Concurrently, ERE-EPERE, as the official institutional representative of Rheumatology in Greece, should reform and reconstruct itself on new bases. To better fulfill its contemporary role, it could be restructured into distinct departments of activity, such as:

- Specialty training

- Conferences and continuing education

- Research

- Evidence-based medicine and protocols

- Professional issues (it already exists)

- Communication and relations

- Institutional interventions

- Promotion of the "Action Plan"

- Development of social programs for the support of RDs patients

- Constant flow of information to the general public and awareness-raising of Rheumatic Diseases.

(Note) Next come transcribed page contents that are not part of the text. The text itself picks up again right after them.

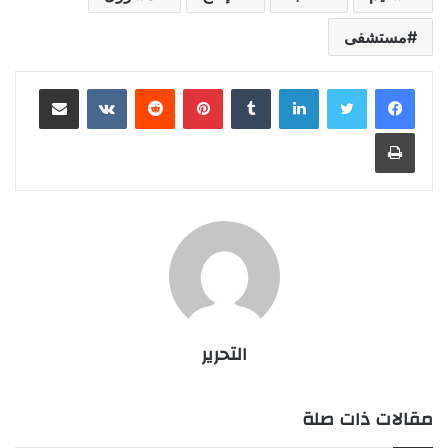
مستشفى
لينكدإن
بينتيريست
مشاركة عبر البريد
طباعة
التحرير
مقالات ذات صلة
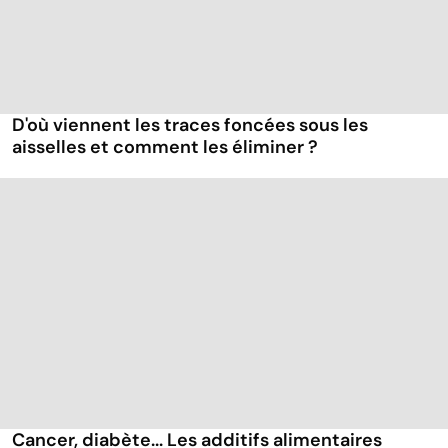
D'où viennent les traces foncées sous les
aisselles et comment les éliminer ?
Cancer, diabète... Les additifs alimentaires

These departments would need to be staffed with paid personnel, and have administrative support. This is where the society should invest its resources, to produce useful and meaningful work, continuously assessed against international scientific criteria. The success of the project would require the different professional groups of the rheumatological community to be fully and constantly involved through their distinct roles: academics, rheumatologists of the public sector and those self-employed - because the future is common to all, and everyone is going to benefit from the "spring" of Rheumatology in this small but historic Mediterranean region. However, it should never be forgotten that the rheumatological community’s purpose of existence and its main objective is the treatment and care of people with rheumatic diseases, thus it is not entitled to ever break free from this primary value framework.


RDs have high burden, which is now recognized and treated to a significant extent with targeted therapies. We still need further research to achieve prevention, personalized medicine, steady regression, complete remission and, ultimately, healing and cure. We also need, through an interdisciplinary approach, fostered social awareness and institutional protection, to produce better, higher quality and more complete health care services for people with rheumatic diseases.

The rheumatological community must embrace the new perception for the economic evaluation of medical procedures, accept the gradual change from the medical-oriented to a society-oriented model, and cooperate effectively with state authorities, to organize health systems based on the actual needs and social priorities.

Finally, the scientific rheumatological societies should lead the effort of adapting to the demands of the new age, undertake the responsibility for the training of rheumatologists and other health professionals, promote research, and provide guidance and support to people with RDs, their families, their associations and society at large, with the singular goal of eliminating morbidity, disability, social exclusion, and ultimately attaining a sustainable quality of life for people with Rheumatic Diseases.


The author declares no conflict of interest.